Allesøe K, et al. Psychosocial work environment and risk of ischaemic heart disease in women: the Danish Nurse Cohort Study. Occup Environ Med. 2010 May;67(5):318-22.
O objetivo deste estudo foi investigar o efeito da pressão no trabalho e a influência do trabalho no desenvolvimento de doença isquêmica do coração em mulheres. O efeito da pressão no trabalho e a influência do trabalho foram estudados por meio da avaliação de incidência de doença isquêmica do coração em mulheres no Banco de Dados Dinamarquês de Enfermeiras de forma prospectiva durante 15 anos.
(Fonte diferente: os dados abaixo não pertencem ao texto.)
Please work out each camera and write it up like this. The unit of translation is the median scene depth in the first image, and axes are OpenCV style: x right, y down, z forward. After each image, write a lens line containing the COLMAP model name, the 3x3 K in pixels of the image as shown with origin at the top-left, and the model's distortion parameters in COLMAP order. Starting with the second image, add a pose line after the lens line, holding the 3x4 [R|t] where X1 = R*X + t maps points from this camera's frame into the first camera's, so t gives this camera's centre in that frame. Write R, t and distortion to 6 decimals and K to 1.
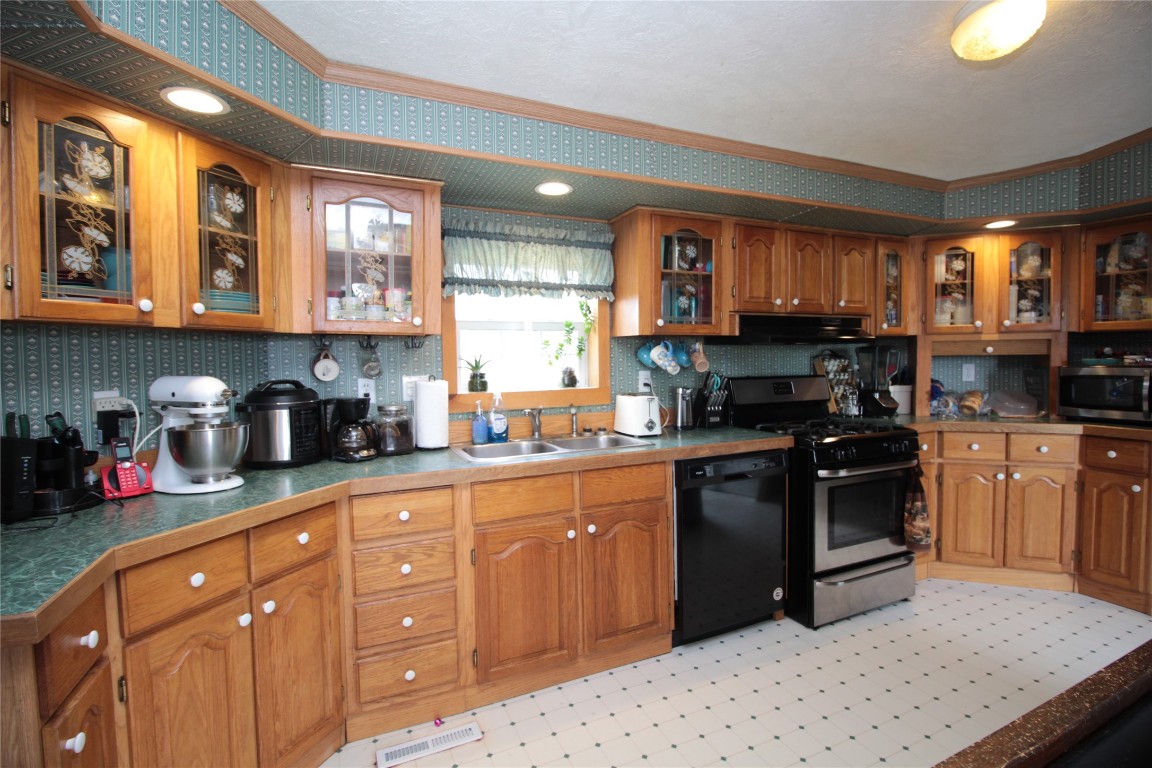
lens RADIAL K [[530.4, 0, 572.6], [0, 530.4, 379.4], [0, 0, 1]] dist [-0.023036, -0.002874]
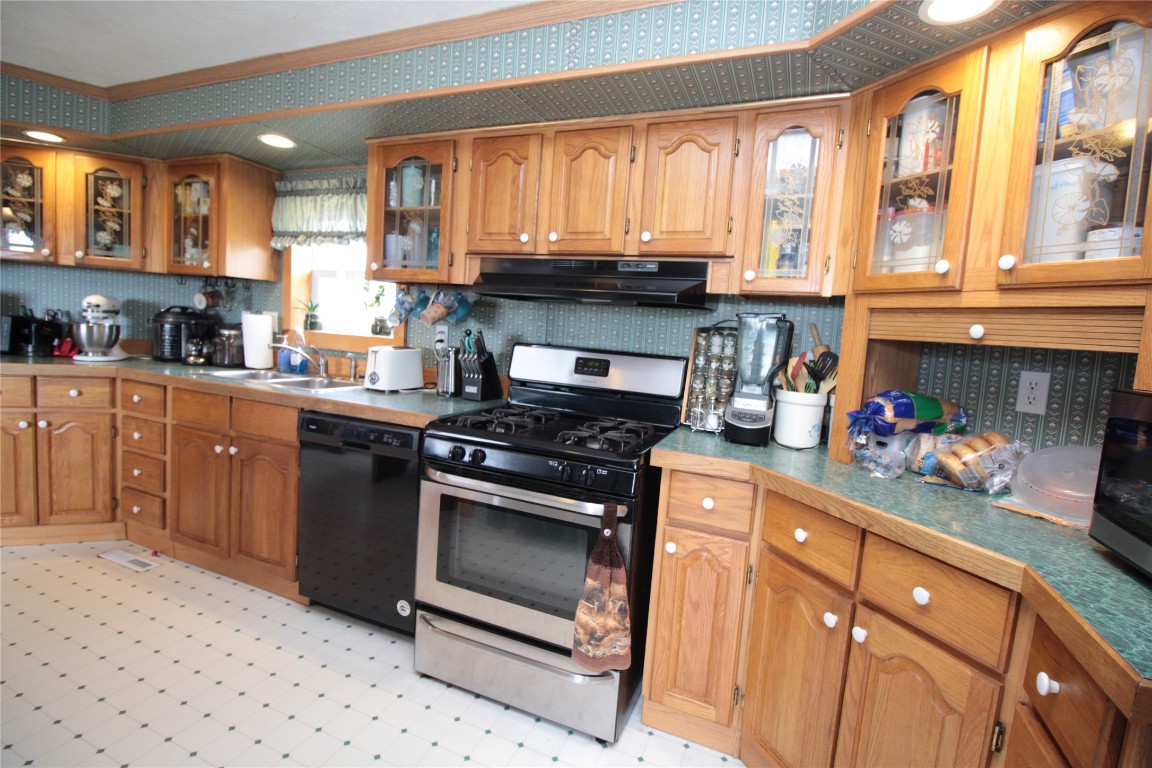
lens RADIAL K [[530.4, 0, 577.3], [0, 530.4, 379.8], [0, 0, 1]] dist [-0.023036, -0.002874]
pose [[0.691513, 0.131595, -0.710277, 1.064923], [-0.109628, 0.990996, 0.076873, -0.021832], [0.713997, 0.024708, 0.699712, 0.610300]]
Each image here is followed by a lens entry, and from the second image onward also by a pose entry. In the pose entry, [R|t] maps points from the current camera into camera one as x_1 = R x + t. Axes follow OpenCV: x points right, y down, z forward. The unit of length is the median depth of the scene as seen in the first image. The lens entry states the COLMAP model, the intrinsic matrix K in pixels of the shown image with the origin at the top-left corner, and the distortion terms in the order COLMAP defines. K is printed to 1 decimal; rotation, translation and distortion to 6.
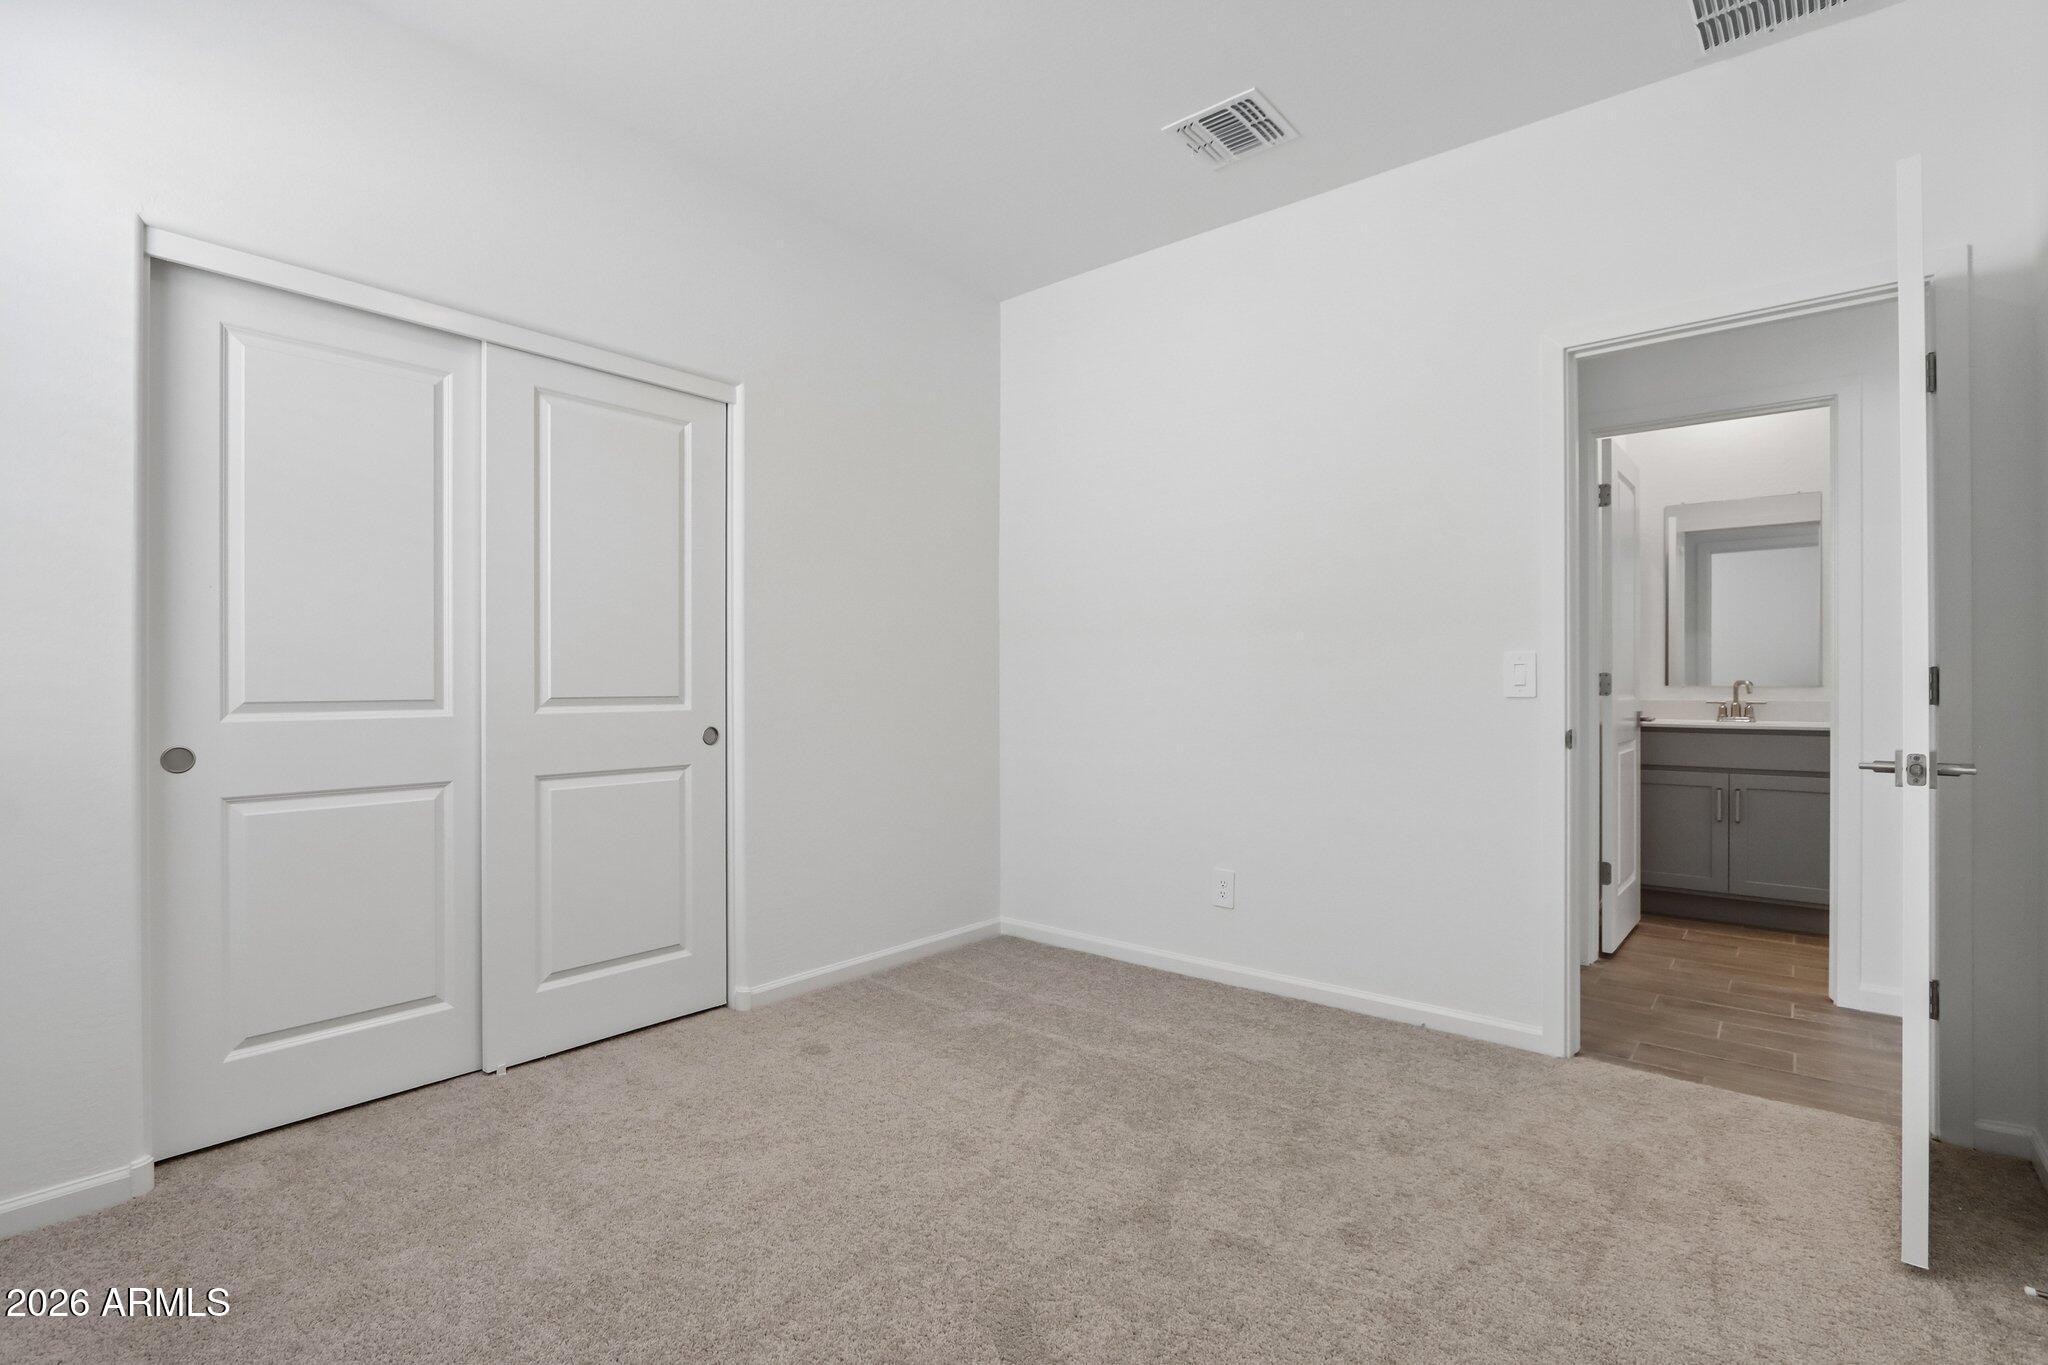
lens RADIAL K [[969.2, 0, 1006.6], [0, 969.2, 681.6], [0, 0, 1]] dist [-0.016031, 0.003360]
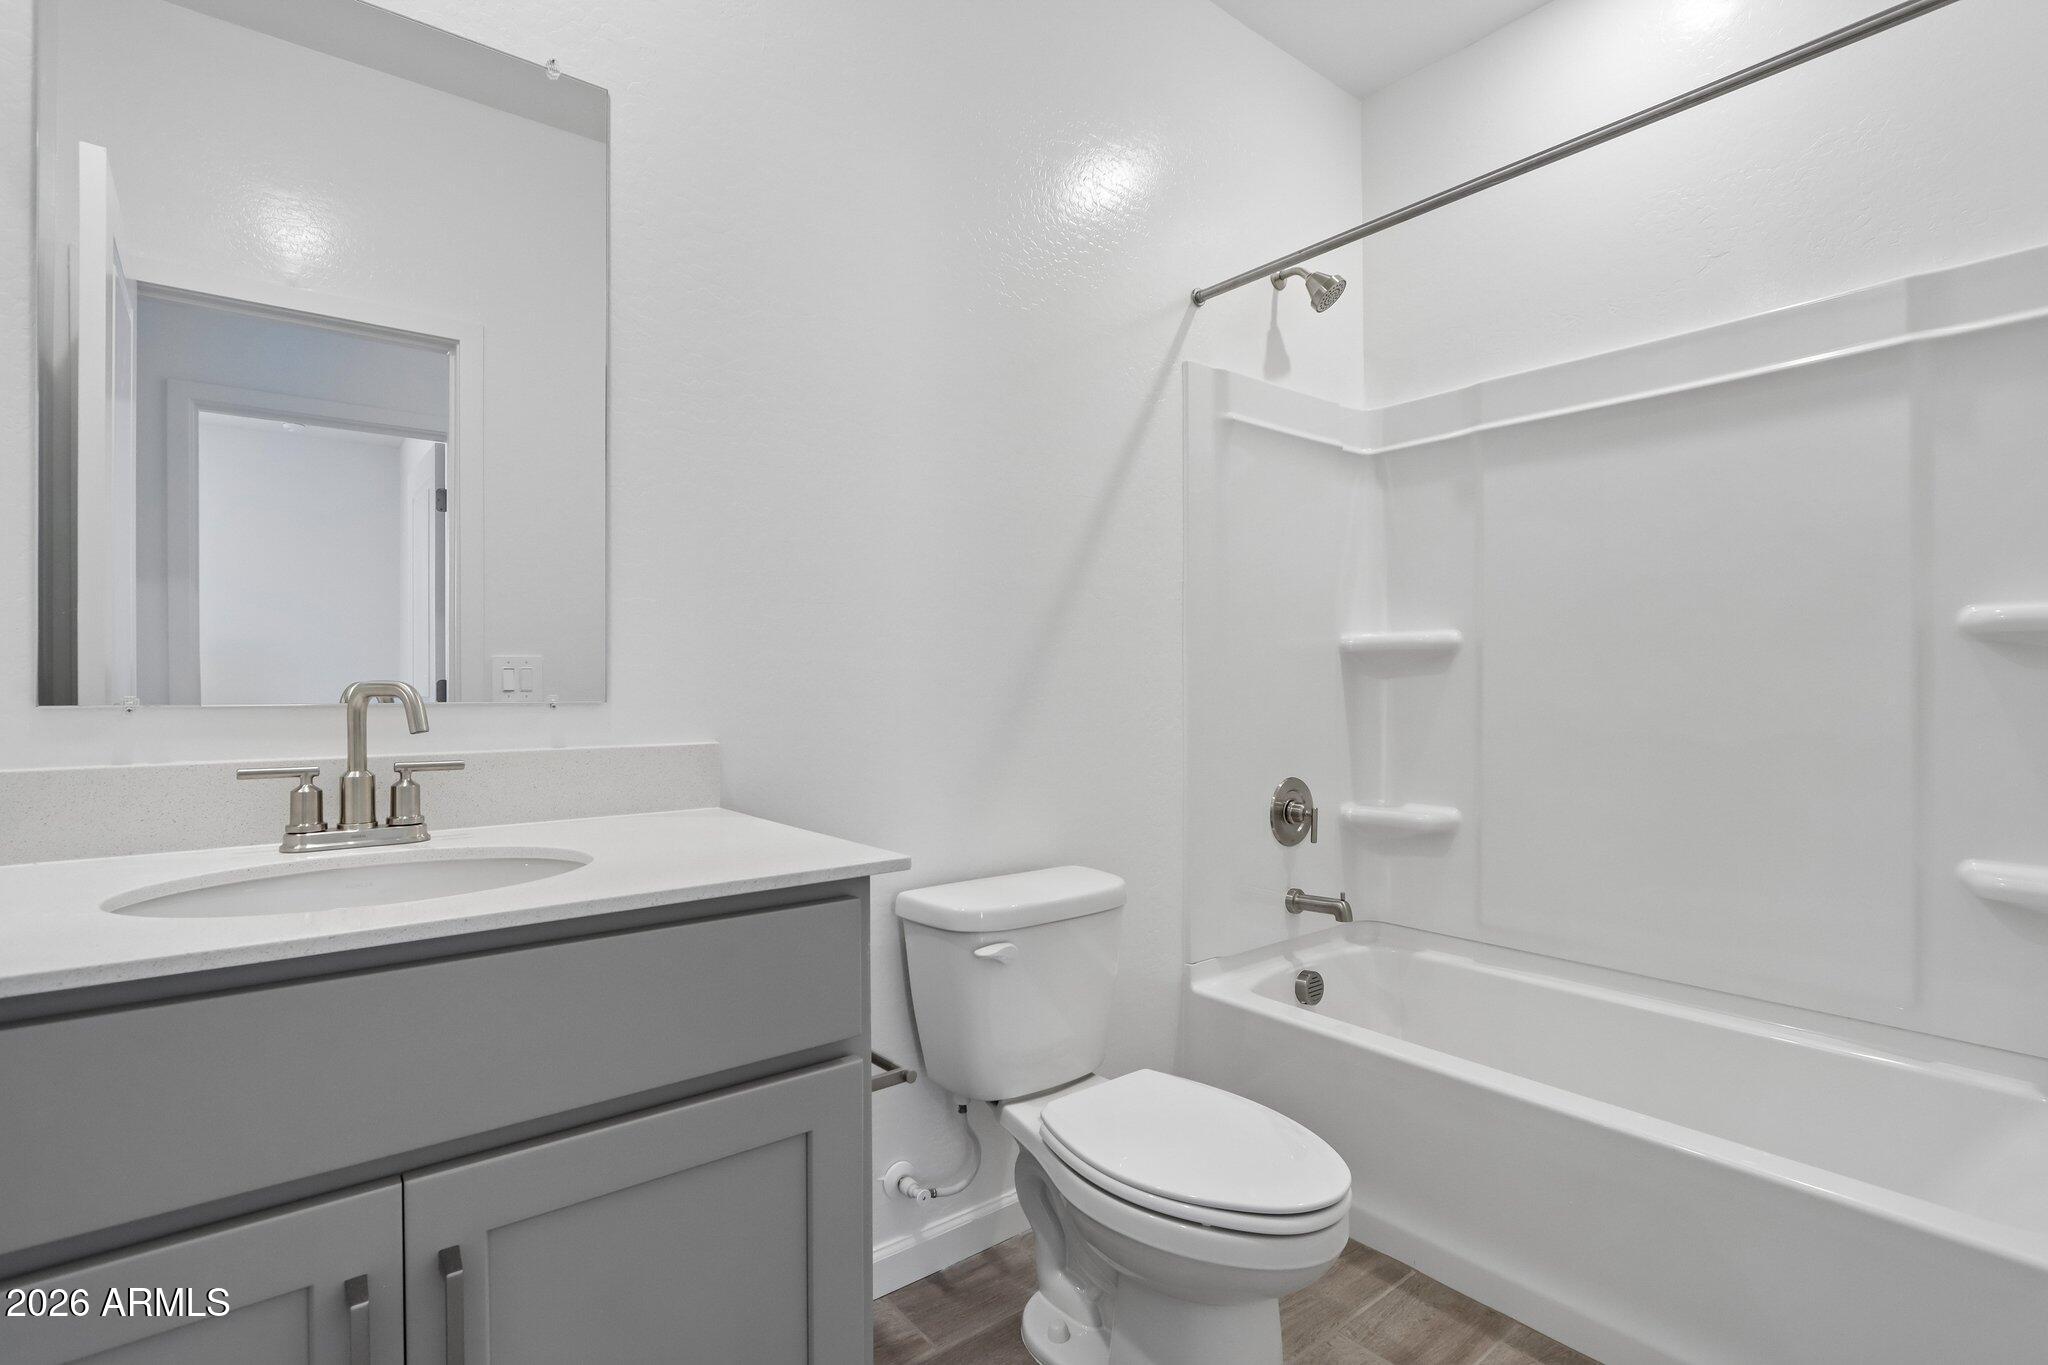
lens RADIAL K [[969.2, 0, 1015.0], [0, 969.2, 679.7], [0, 0, 1]] dist [-0.016031, 0.003360]
pose [[0.212751, 0.014305, 0.977002, 0.228865], [0.010461, 0.999802, -0.016916, 0.002112], [-0.977051, 0.013819, 0.212559, 0.323928]]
Um total de 12.116 participantes, com idades entre 45-64 anos, foram examinados em 1993 através de um questionário e foram seguidas depois por meio do Cadastro Nacional de altas hospitalares até o início de 2008. Pressão do trabalho, a influência do trabalho, características ocupacionais, fatores demográficos, fatores de risco biológicos e comportamentais para as doenças isquêmicas do coração foram coletados no início do estudo. Durante o acompanhamento, 580 participantes foram hospitalizadas com doença isquêmica do coração. No modelo totalmente ajustado, as enfermeiras que relataram a pressão no trabalho ser demasiadamente elevada tiveram um risco 1,4 vezes maior de incidência de doença isquêmica do coração (95% CI 1,04- 1,81) comparadas com as enfermeiras que relataram a pressão de trabalho como sendo adequada. A tendência para um efeito dose-resposta foi observada. A análise estratificada por idade mostrou que esse efeito foi significativo apenas entre as enfermeiras mais jovens (< 51 anos no início do estudo). Não foi encontrada associação entre a influência do trabalho e doença isquêmica do coração. Após 15 anos de seguimento houve 580 casos de doença isquêmica do coração, incluindo 369 casos de angina, 138 infartos e 73 "outros" eventos de doença isquêmica do coração. Na conclusão, este estudo encontrou que a pressão no trabalho quando muito alta é um fator de risco para desenvolvimento de doença isquêmica do coração em jovens trabalhadoras do sexo feminino (<51 anos de idade). Os resultados devem ser levados em conta no planejamento da prevenção primária de cardiopatia isquêmica.